A source familiar with the case told the Post: “She left Hong Kong on a flight to mainland China.” It is understood that the woman, who never left the airport while she was stranded, flew to Shanghai.

The woman is believed to have visited London earlier in the year to see family and ended up being stuck there for five months because of pandemic restrictions in Britain.

Another source said that when she found herself stranded at HKIA, the woman refused to be sent back to London free of charge. She would then have been put on a flight to the mainland, also for free.

It is understood that she resisted returning to London, claiming there had been a family disagreement and she feared she would end up stranded there with no help.

The authorities’ decision to let her leave Hong Kong for the mainland deviated from the Airport Authority’s instruction to airlines that all such passengers must return to their points of origin.

The Immigration Department refused to respond to questions about the woman, saying it did not comment on individual cases.

All it would say, in an email response to the Post, was: “ImmD will handle removal arrangements for persons who have been refused to land in accordance with relevant legislation and procedures.”

As part of Hong Kong’s pandemic response, all transit services at HKIA were suspended on March 25.

The problem of stranded passengers came to light after the airport resumed transit services on June 1, but the mainland still remained off-limits for transfers.

Most of the stranded passengers were heading to mainland destinations.

As cases emerged one after the other, the Airport Authority pledged to work with other government departments to tighten flight management, immigration and quarantine procedures for transit travellers.

The authority also warned airlines that if they allowed unauthorised passengers to travel to Hong Kong, they risked tougher passenger inspections and might even be banned from bringing transit passengers.

Several airlines complained repeatedly that they lacked the power to remove passengers who had left the aircraft and remained in the airport without clearing immigration checks to enter Hong Kong.

Some passengers, knowing that they could not be forcibly removed, chose to stay in the terminal.

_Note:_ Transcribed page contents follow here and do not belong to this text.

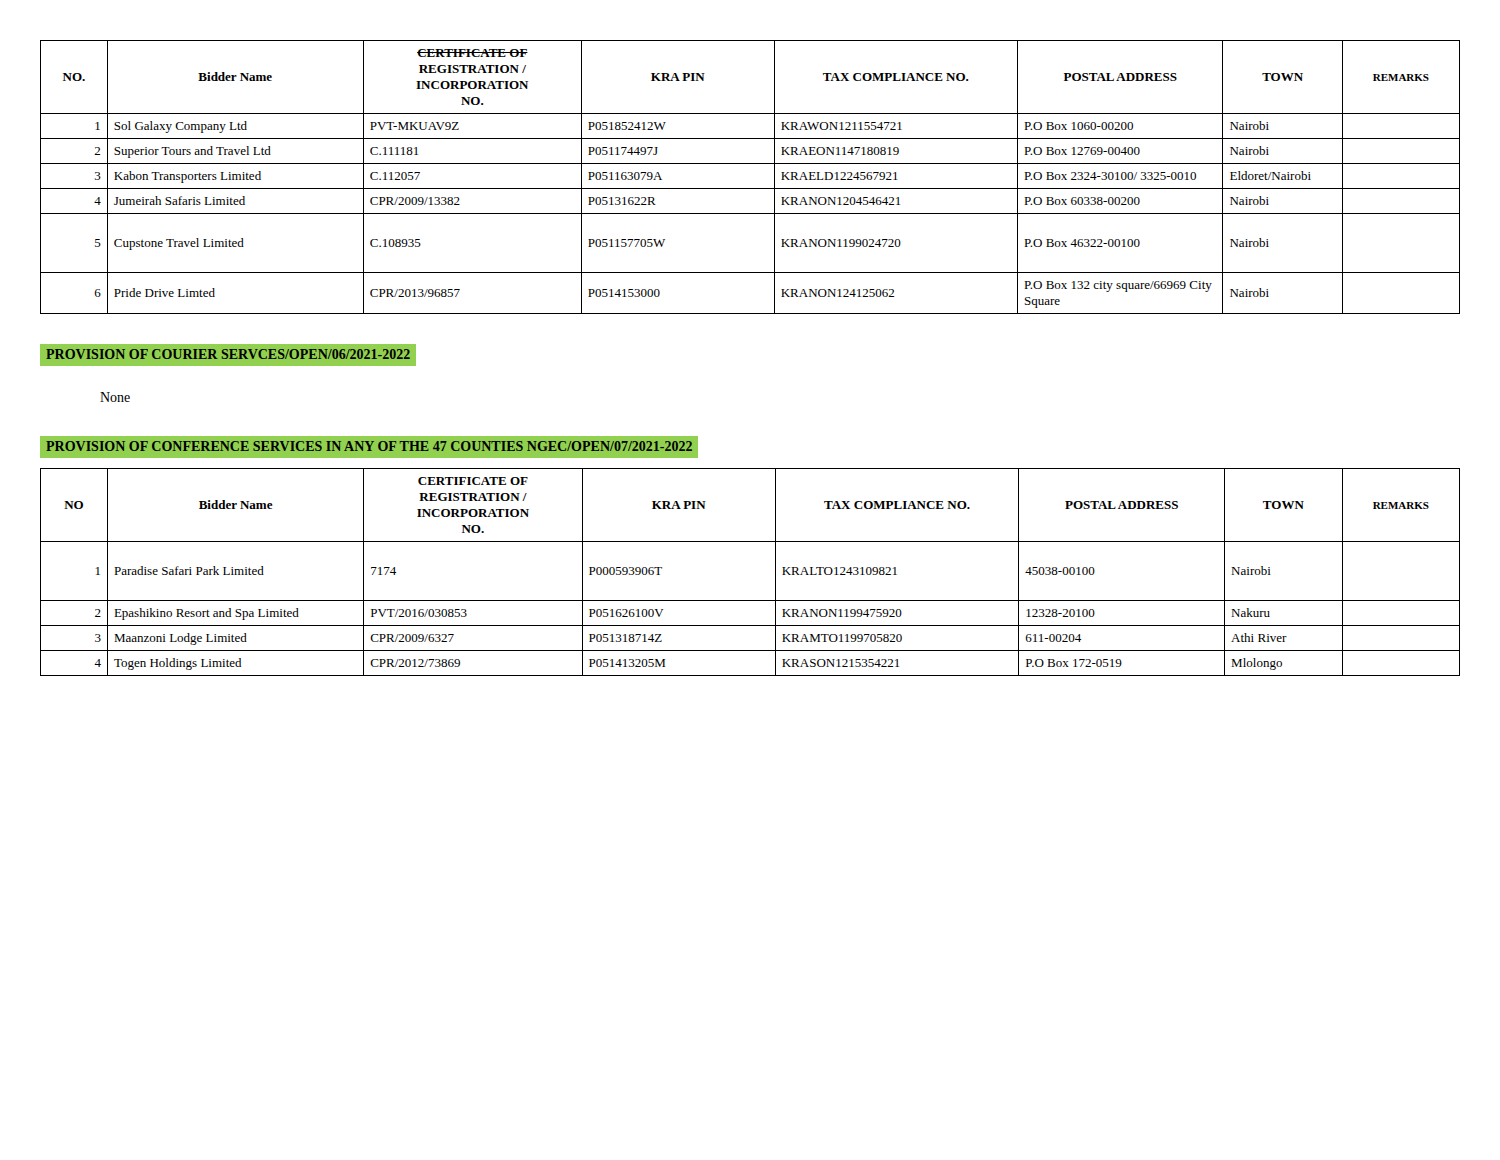| NO. | Bidder Name | CERTIFICATE OF REGISTRATION / INCORPORATION NO. | KRA PIN | TAX COMPLIANCE NO. | POSTAL ADDRESS | TOWN | REMARKS |
| --- | --- | --- | --- | --- | --- | --- | --- |
| 1 | Sol Galaxy Company Ltd | PVT-MKUAV9Z | P051852412W | KRAWON1211554721 | P.O Box 1060-00200 | Nairobi | |
| 2 | Superior Tours and Travel Ltd | C.111181 | P051174497J | KRAEON1147180819 | P.O Box 12769-00400 | Nairobi | |
| 3 | Kabon Transporters Limited | C.112057 | P051163079A | KRAELD1224567921 | P.O Box 2324-30100/ 3325-0010 | Eldoret/Nairobi | |
| 4 | Jumeirah Safaris Limited | CPR/2009/13382 | P05131622R | KRANON1204546421 | P.O Box 60338-00200 | Nairobi | |
| 5 | Cupstone Travel Limited | C.108935 | P051157705W | KRANON1199024720 | P.O Box 46322-00100 | Nairobi | |
| 6 | Pride Drive Limted | CPR/2013/96857 | P0514153000 | KRANON124125062 | P.O Box 132 city square/66969 City Square | Nairobi | |
PROVISION OF COURIER SERVCES/OPEN/06/2021-2022
None
PROVISION OF CONFERENCE SERVICES IN ANY OF THE 47 COUNTIES NGEC/OPEN/07/2021-2022
| NO | Bidder Name | CERTIFICATE OF REGISTRATION / INCORPORATION NO. | KRA PIN | TAX COMPLIANCE NO. | POSTAL ADDRESS | TOWN | REMARKS |
| --- | --- | --- | --- | --- | --- | --- | --- |
| 1 | Paradise Safari Park Limited | 7174 | P000593906T | KRALTO1243109821 | 45038-00100 | Nairobi | |
| 2 | Epashikino Resort and Spa Limited | PVT/2016/030853 | P051626100V | KRANON1199475920 | 12328-20100 | Nakuru | |
| 3 | Maanzoni Lodge Limited | CPR/2009/6327 | P051318714Z | KRAMTO1199705820 | 611-00204 | Athi River | |
| 4 | Togen Holdings Limited | CPR/2012/73869 | P051413205M | KRASON1215354221 | P.O Box 172-0519 | Mlolongo | |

Among them was a Cathay Pacific passenger who arrived from Canada in mid-March on his way to Vietnam and spent three months in the terminal.

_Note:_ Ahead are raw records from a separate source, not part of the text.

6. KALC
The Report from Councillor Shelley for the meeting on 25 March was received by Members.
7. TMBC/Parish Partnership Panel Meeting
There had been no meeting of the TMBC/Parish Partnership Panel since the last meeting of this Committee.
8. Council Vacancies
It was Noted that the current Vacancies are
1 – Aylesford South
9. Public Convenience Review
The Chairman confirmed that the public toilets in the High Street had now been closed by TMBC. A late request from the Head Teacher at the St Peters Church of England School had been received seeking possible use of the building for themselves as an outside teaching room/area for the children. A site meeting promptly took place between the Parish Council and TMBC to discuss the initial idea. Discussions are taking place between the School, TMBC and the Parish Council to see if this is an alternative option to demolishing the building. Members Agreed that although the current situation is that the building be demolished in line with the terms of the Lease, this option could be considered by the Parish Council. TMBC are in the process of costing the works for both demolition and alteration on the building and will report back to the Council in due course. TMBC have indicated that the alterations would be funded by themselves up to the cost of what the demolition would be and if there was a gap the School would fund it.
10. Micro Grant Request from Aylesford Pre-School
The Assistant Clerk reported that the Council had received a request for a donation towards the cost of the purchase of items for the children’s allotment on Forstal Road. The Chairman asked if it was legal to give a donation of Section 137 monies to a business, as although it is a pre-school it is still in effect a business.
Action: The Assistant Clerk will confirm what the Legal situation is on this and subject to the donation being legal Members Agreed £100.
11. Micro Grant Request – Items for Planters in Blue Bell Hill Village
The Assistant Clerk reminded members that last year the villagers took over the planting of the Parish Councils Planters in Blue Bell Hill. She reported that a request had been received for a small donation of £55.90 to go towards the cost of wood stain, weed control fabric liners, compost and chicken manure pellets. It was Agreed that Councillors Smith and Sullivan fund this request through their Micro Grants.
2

But it later emerged that the man had a Hong Kong identity card and cleared immigration to enter the city on July 2. It is not known why he chose to remain in the airport for so long.

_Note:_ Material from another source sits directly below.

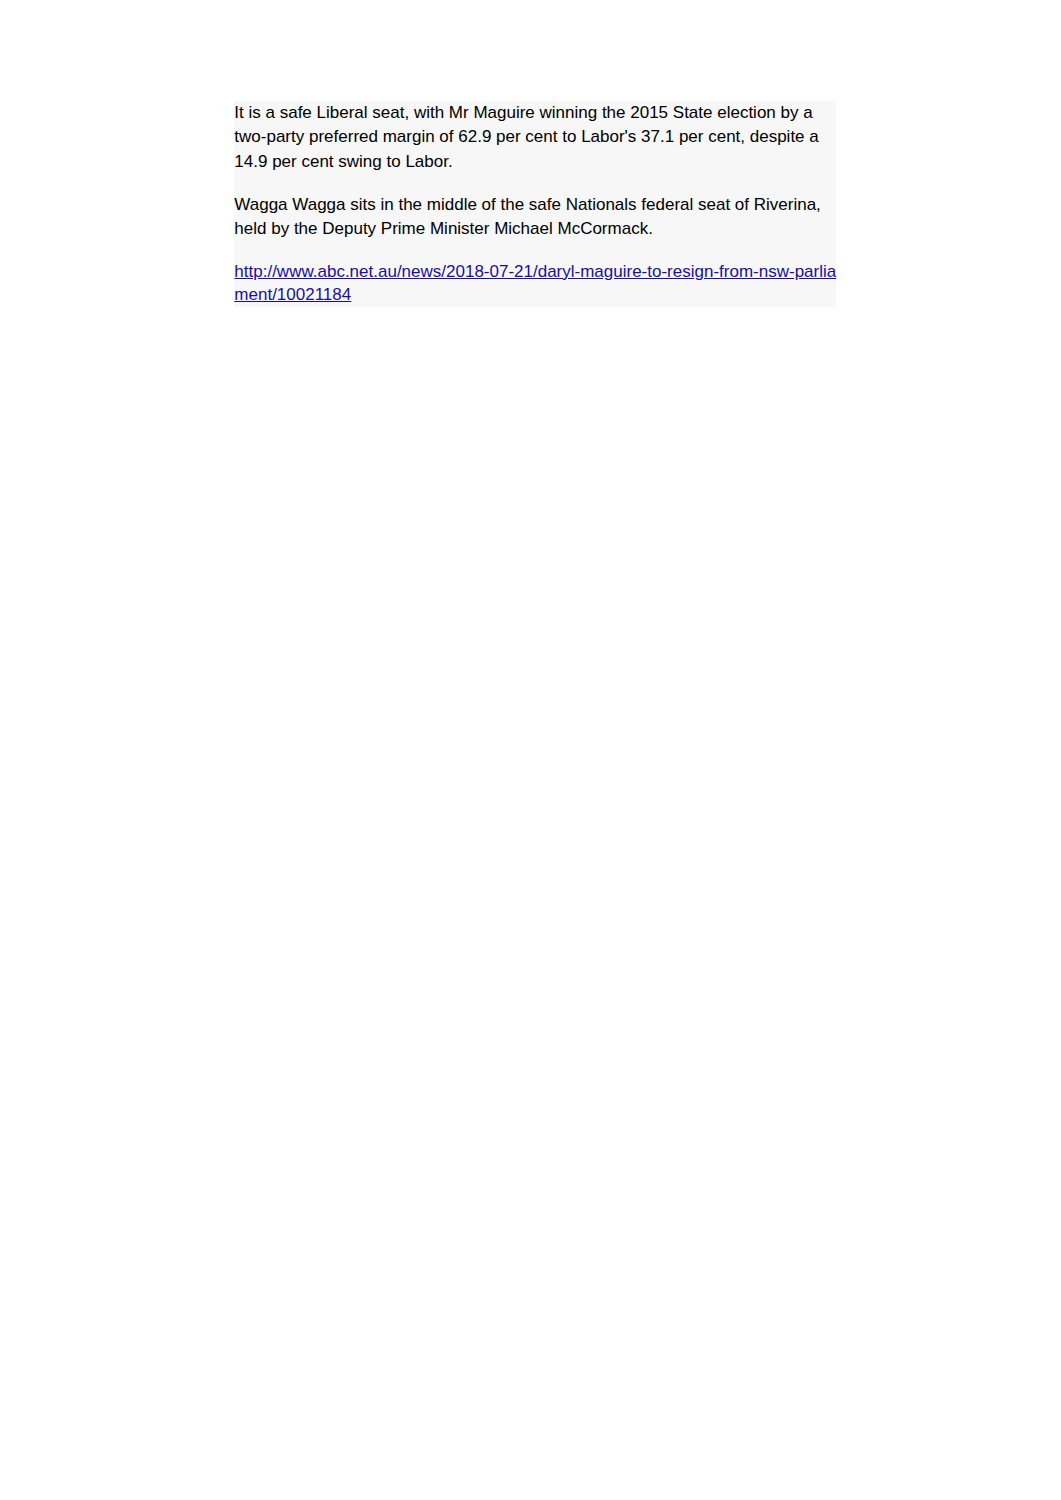It is a safe Liberal seat, with Mr Maguire winning the 2015 State election by a two-party preferred margin of 62.9 per cent to Labor's 37.1 per cent, despite a 14.9 per cent swing to Labor.
Wagga Wagga sits in the middle of the safe Nationals federal seat of Riverina, held by the Deputy Prime Minister Michael McCormack.
http://www.abc.net.au/news/2018-07-21/daryl-maguire-to-resign-from-nsw-parliament/10021184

A group of 10 Emirates Airline passengers stranded at HKIA for several days in mid-June sparked public health concerns when it was discovered that they travelled on the same aircraft as more than two dozen people found to be infected with Covid-19.
The 10 were sent to a quarantine centre and were allowed to be sent back to Dubai after they were found to be clear of infection.

As a result of that case, Emirates stopped all Hong Kong transfers for two weeks earlier this month.

Commenting on the latest case of the stranded woman allowed to return to the mainland, lawmaker Jeremy Tam Man-ho, an aviation expert and former pilot, said: “It is a case of double standards.”

Given that the previous stranded passengers were made to return to their points of origin, he said the case raised questions about why Hong Kong made an exception for this particular passenger.

Unless the passenger had a special reason or there was a matter of absolute urgency, it should not have been done, he added.